Kadyrov, who is thought to regularly supervise security operations in the field, was in the village at the time and directed the counter-offensive, Karimov said.
"We let them into the village so they couldn't escape," Kadyrov told Channel One
television, which showed him examining the bodies of the suspected militants strewn
across a road. "We forced them into a place where they could be eliminated," he said.
An AP reporter at the scene saw fire-ravaged and bullet-ridden homes, with body parts
lying among the rubble.
Resident Vargan Edelgeriyeva, 48, said the gunbattle started at about 3 am at a
construction site about 150 meters away from Kadyrov's residence.
Militants entered local homes but were quickly surrounded, Edelgeriyeva said. In one
house an insurgent detonated explosives, perhaps a grenade, killing himself and a 30-
year-old resident, she said.
Police in 2009 averted a possible assassination attempt on Kadyrov, shooting dead the driver of a car suspected of containing explosives before he could reach a construction site where Kadyrov was due to make an appearance.
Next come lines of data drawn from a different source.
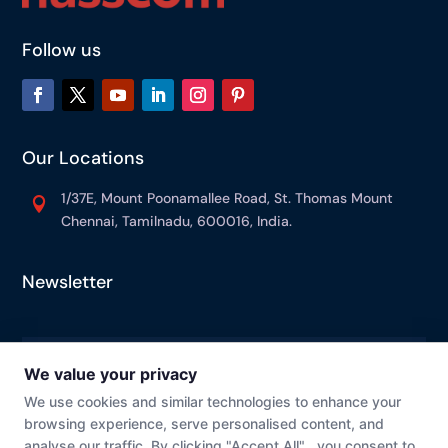
Follow us
Our Locations
1/37E, Mount Poonamallee Road, St. Thomas Mount

Chennai, Tamilnadu, 600016, India.
Newsletter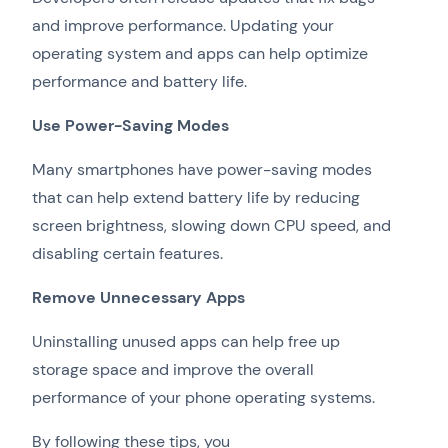
and improve performance. Updating your
operating system and apps can help optimize
performance and battery life.
Use Power-Saving Modes
Many smartphones have power-saving modes
that can help extend battery life by reducing
screen brightness, slowing down CPU speed, and
disabling certain features.
Remove Unnecessary Apps
Uninstalling unused apps can help free up
storage space and improve the overall
performance of your phone operating systems.
By following these tips, you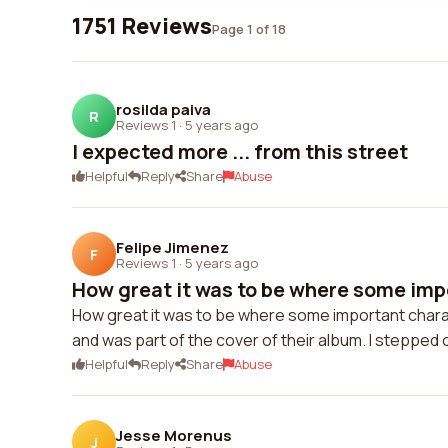
1751 Reviews
Page 1 of 18
rosilda paiva
R
Reviews 1
·
5 years ago
I expected more ... from this street
Helpful
Reply
Share
Abuse
Felipe Jimenez
F
Reviews 1
·
5 years ago
How great it was to be where some imp
How great it was to be where some important charac
and was part of the cover of their album. I stepped 
Helpful
Reply
Share
Abuse
Jesse Morenus
J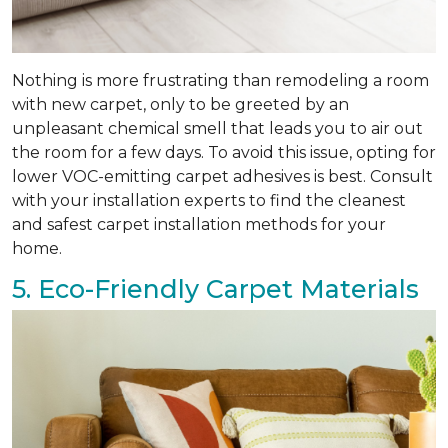
Nothing is more frustrating than remodeling a room
with new carpet, only to be greeted by an
unpleasant chemical smell that leads you to air out
the room for a few days. To avoid this issue, opting for
lower VOC-emitting carpet adhesives is best. Consult
with your installation experts to find the cleanest
and safest carpet installation methods for your
home.
5. Eco-Friendly Carpet Materials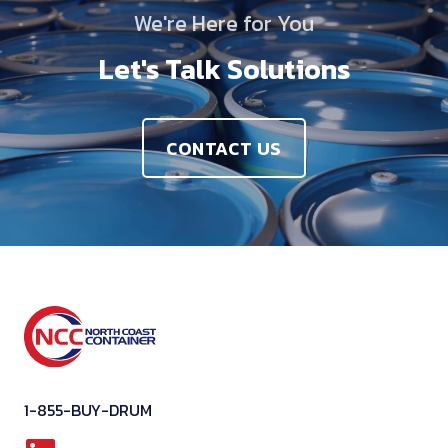
We're Here for You
Let's Talk Solutions
CONTACT US
1-855-BUY-DRUM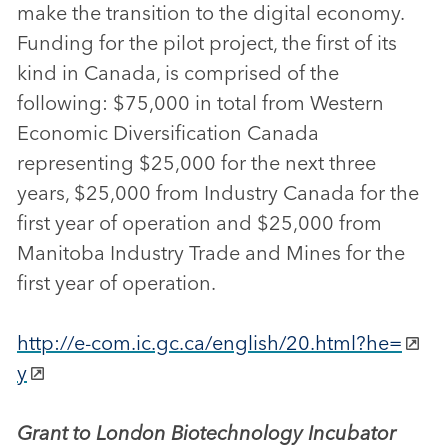
make the transition to the digital economy.
Funding for the pilot project, the first of its
kind in Canada, is comprised of the
following: $75,000 in total from Western
Economic Diversification Canada
representing $25,000 for the next three
years, $25,000 from Industry Canada for the
first year of operation and $25,000 from
Manitoba Industry Trade and Mines for the
first year of operation.
http://e-com.ic.gc.ca/english/20.html?he=
y
Grant to London Biotechnology Incubator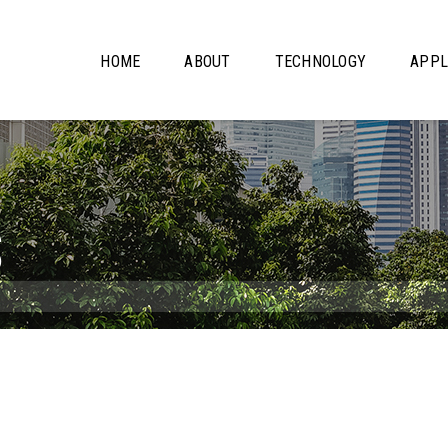
HOME
ABOUT
TECHNOLOGY
APPL
S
In a separate incident on Sunday, security forces in nearby Dagestan province shot dead
four suspected militants travelling in two cars when they refused to stop at a police
checkpoint, according to police spokesman Magomed Tagirov. He said weapons were
later found in the cars.
Russia's volatile North Caucasus suffers daily attacks by insurgents seeking
independence from Moscow, but this weekend's bloodshed has been especially fierce.
On Saturday, nine suspected militants were killed in two separate shootouts with police
in the Kabardino-Balkariya republic, while five suspected militants and two police
officers were killed in another shootout in Dagestan.
Kadyrov previously fought on the side of the rebels but switched sides and was installed
by the Kremlin as Chechen leader in 2007. Comparative peace has arrived in Chechnya
and its capital, Grozny, since then, but rights activists say the price has been brutal.
They allege Kadyrov has directed widespread human rights violations, including
abductions and summary executions of suspected rebels and sympathisers.